Run the thrid part of the refinement, annotation, on a given model.

Options:

- ``--dir``: Path to a directory for the output.
- ``--kegg-via-ec/--via-ec``: Try to map EC numbers to KEGG pathway, if KEGG reaction cannot be mapped directly.
- ``--kegg-via-rc/--via-rc``: Try to map RC numbers to KEGG pathway, if KEGG reaction cannot be mapped directly.
- ``--memote``: Use memote on the extended model.

.. code:: bash 

   specimen hqtb refinement smoothing [MODEL]

Required Options:

- ``--genome/-g``: Path to the genome FASTA (e.g. .fna) file of your genome.

Further Options:

- ``--dir/-d``: Path to a directory for the output.
- ``--egc-solver/--egc``: String sets the type of solver to use to solve EGCs.
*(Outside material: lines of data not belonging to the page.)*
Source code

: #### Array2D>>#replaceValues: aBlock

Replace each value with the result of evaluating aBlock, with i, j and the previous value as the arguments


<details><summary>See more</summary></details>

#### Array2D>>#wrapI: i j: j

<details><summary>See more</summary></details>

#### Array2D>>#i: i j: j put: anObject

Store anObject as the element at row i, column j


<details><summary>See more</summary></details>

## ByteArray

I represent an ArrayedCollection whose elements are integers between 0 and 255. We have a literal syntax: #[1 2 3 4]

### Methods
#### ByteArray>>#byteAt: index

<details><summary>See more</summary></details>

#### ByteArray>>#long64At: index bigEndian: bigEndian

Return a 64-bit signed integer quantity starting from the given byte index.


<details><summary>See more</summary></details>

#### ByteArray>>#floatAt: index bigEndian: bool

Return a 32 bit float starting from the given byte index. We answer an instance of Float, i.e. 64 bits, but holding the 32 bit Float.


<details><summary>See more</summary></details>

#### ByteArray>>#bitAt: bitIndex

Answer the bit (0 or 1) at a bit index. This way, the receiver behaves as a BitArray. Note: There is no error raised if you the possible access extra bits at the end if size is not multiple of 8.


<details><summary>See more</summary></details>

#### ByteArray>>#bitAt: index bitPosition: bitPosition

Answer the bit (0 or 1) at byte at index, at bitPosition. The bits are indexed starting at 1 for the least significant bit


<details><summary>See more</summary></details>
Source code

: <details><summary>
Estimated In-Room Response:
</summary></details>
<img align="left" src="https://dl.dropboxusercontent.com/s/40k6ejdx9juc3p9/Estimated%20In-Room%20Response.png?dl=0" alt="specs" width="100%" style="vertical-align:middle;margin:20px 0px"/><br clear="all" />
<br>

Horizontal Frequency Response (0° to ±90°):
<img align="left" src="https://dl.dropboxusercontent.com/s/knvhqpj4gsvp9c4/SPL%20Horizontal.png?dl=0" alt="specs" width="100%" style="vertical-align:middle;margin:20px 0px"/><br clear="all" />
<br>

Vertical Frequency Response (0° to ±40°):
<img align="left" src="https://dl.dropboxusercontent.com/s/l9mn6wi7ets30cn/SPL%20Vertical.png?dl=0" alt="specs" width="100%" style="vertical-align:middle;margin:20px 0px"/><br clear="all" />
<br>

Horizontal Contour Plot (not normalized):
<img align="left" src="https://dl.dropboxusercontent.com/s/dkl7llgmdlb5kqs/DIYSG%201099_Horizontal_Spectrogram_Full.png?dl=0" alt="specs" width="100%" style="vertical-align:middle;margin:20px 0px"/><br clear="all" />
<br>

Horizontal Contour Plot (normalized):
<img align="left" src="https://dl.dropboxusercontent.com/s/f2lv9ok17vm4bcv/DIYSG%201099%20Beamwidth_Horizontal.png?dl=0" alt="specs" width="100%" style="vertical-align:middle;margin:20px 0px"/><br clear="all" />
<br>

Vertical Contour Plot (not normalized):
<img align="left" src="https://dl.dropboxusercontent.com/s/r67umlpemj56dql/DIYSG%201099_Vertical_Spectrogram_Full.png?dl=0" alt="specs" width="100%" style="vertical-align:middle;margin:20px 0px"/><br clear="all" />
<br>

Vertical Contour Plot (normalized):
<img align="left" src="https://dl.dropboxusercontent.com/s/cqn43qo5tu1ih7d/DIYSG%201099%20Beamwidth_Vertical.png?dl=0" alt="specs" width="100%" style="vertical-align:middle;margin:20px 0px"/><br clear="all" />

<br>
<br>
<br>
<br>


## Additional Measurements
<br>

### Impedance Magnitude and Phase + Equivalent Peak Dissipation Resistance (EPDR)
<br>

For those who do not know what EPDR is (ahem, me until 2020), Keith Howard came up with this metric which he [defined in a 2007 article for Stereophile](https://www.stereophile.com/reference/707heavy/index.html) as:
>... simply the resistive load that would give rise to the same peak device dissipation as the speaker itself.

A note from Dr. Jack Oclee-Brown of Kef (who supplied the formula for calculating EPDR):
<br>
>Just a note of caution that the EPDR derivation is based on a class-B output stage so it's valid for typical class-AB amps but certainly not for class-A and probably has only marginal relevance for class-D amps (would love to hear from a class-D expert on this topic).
Otherwise just reports existing EGCs.
- ``--namespace/--nsp``: Namespace of the model.
- ``--mcc``: Option to perform MassChargeCuration on the model. Can be used directly on model or as extra information. Choices are "apply","extra" and "skip". Deafult is "skip".
- ``--dna_weight_frac``: DNA macromolecular weight fraction for your organism. Default is 0.023 for Klebsiella based on Liao et al.
- ``--ion_weight_frac``: weight fraction for the coenzymes and ions. Default is 0.05 based on the default of BOFdat.
- ``--memote``: Use memote on the extended model.

specimen cmpb
-------------

.. code:: bash

   specimen cmpb run [CONFIG]

Run the complete CMPB workflow with a configuration file as input.